Below is a full configuration showing both the connection and a dataset for daily trade CSV files.

### Connection

```json theme={null}
{
  "name": "local-daily-trades",
  "connection_type": "file",
  "behavior": "file",
  "location": "/data/daily-trades"
}
```

### Dataset

```json theme={null}
{
  "name": "us-equity-trades",
  "connection": "local-daily-trades",
  "data_args": {
    "file_pattern": "trades_*.csv",
    "sep_override": ",",
    "encoding": "utf-8",
    "data_dt_column": "trade_time",
    "data_dt_format": "%Y-%m-%d %H:%M:%S",
    "data_dt_timezone": "America/New_York",
    "data_key_column": "symbol",
    "fname_dt_regex": "trades_(\\d{4}-\\d{2}-\\d{2})\\.csv",
    "fname_dt_format": "%Y-%m-%d",
    "fname_dt_timezone": "America/New_York",
    "fname_dt_approx_seconds": 86400,
    "arrow_sort": ["symbol", "muts"],
    "arrow_timestamp": true
  },
  "schema": [
    { "name": "symbol", "type": "string", "group": "key", "description": "Ticker symbol" },
    { "name": "trade_time", "type": "string", "group": "time", "description": "Trade timestamp" },
    { "name": "price", "type": "double", "group": "value", "description": "Trade price" },
    { "name": "volume", "type": "int64", "group": "value", "description": "Trade volume" }
  ]
}
```

<Warning>
  Ensure the CloudQuant Data Liberator process has read permissions on the `location` directory and all files within it.
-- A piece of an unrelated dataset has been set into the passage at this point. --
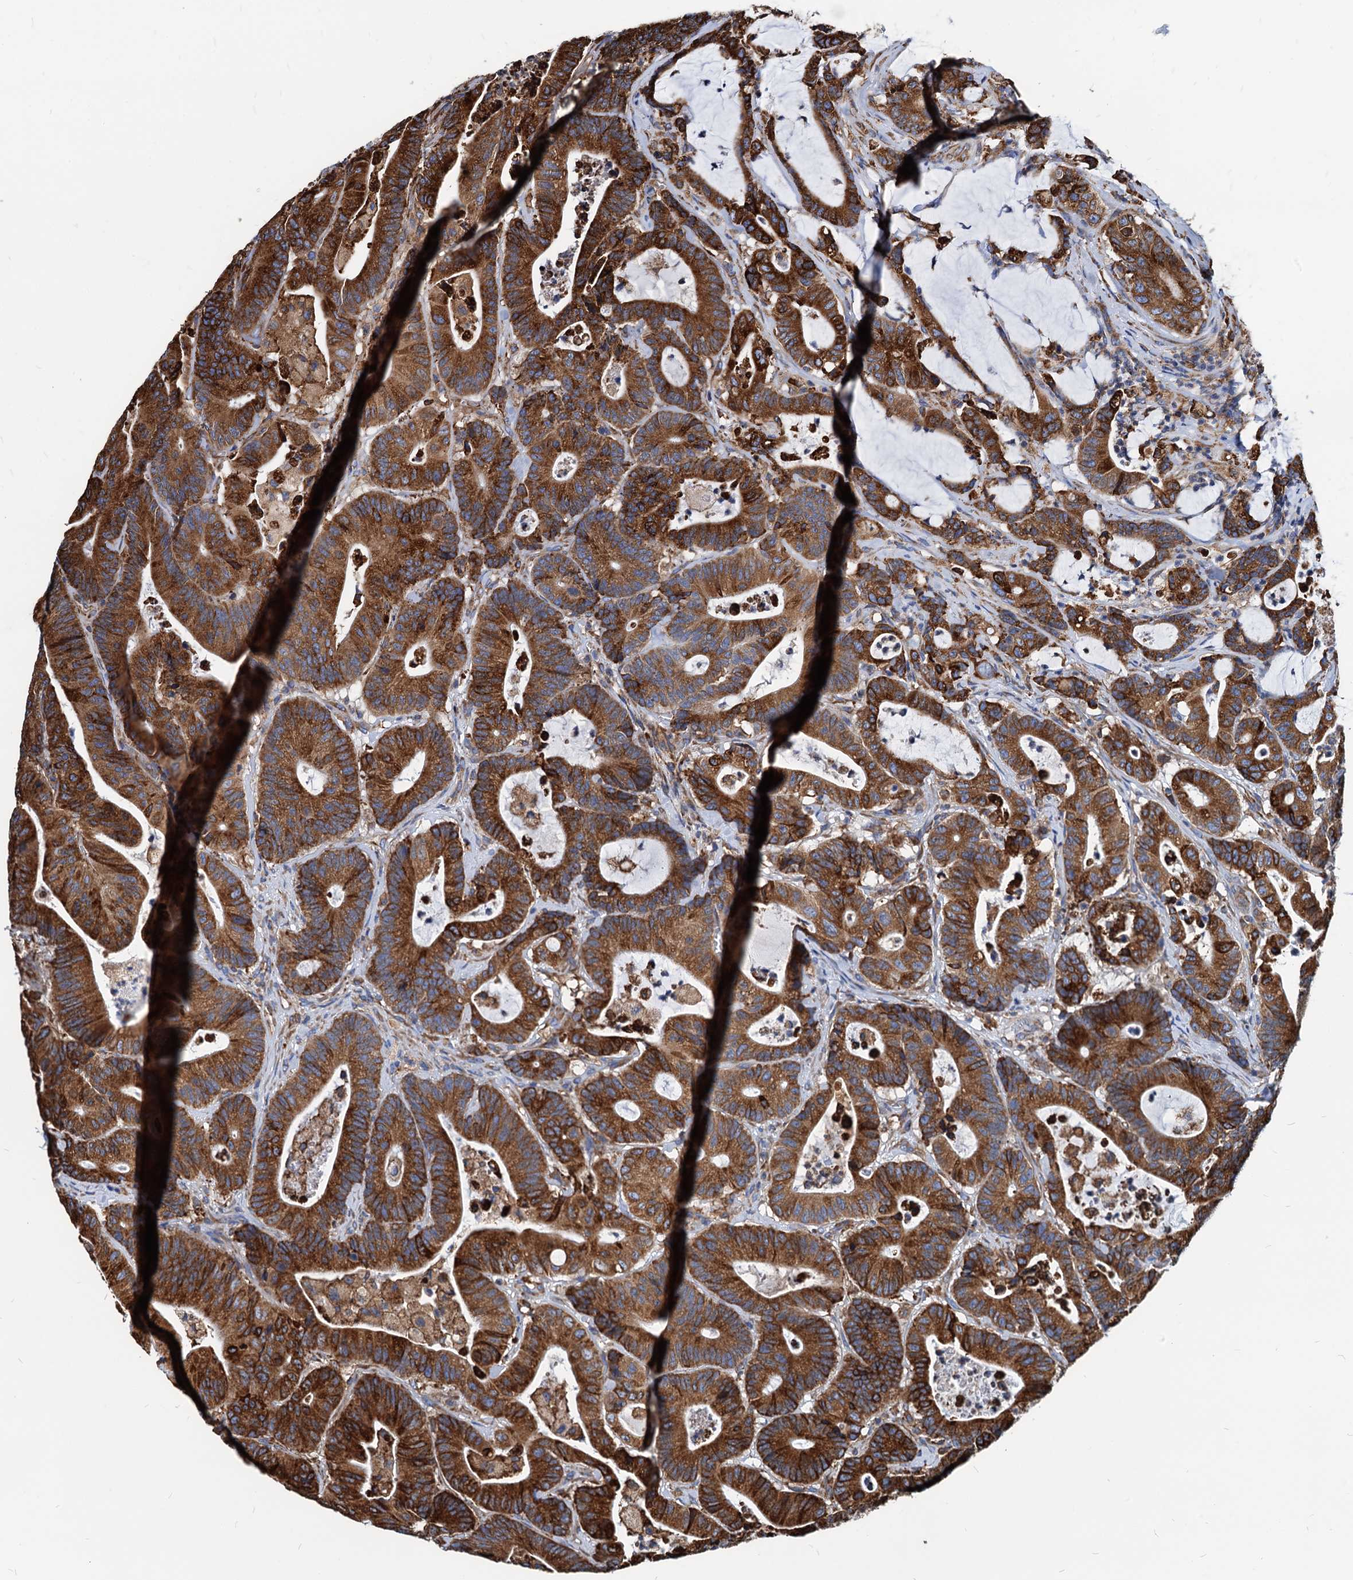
{"staining": {"intensity": "strong", "quantity": ">75%", "location": "cytoplasmic/membranous"}, "tissue": "colorectal cancer", "cell_type": "Tumor cells", "image_type": "cancer", "snomed": [{"axis": "morphology", "description": "Adenocarcinoma, NOS"}, {"axis": "topography", "description": "Colon"}], "caption": "DAB immunohistochemical staining of human colorectal cancer displays strong cytoplasmic/membranous protein staining in approximately >75% of tumor cells. (Stains: DAB in brown, nuclei in blue, Microscopy: brightfield microscopy at high magnification).", "gene": "HSPA5", "patient": {"sex": "female", "age": 84}}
Permission errors will cause silent failures during query execution.
</Warning>

## Tab-separated files (TSV)

For TSV files, set `sep_override` to `"\t"`:

```json theme={null}
{
  "data_args": {
    "file_pattern": "*.tsv",
    "sep_override": "\t",
    "data_dt_column": "date",
    "data_dt_format": "%Y%m%d",
    "data_dt_timezone": "UTC",
    "data_key_column": "ticker"
  }
}
```

## Composite key example

When the symbol is constructed from multiple columns:

```json theme={null}
{
  "data_key_column": [
    { "type": "column", "value": "exchange" },
    { "type": "literal", "value": "_" },
    { "type": "column", "value": "ticker" }
  ]
}
```

This produces keys like `NYSE_AAPL`, `NASDAQ_MSFT`, etc.

## Multiple datetime columns

When the date and time are in separate columns:

```json theme={null}
{
  "data_dt_column": ["trade_date", "trade_time"],
  "data_dt_format": ["%Y-%m-%d", "%H:%M:%S.%f"]
}
```

CloudQuant Data Liberator concatenates the columns with a space before parsing, so the effective format becomes `"%Y-%m-%d %H:%M:%S.%f"`.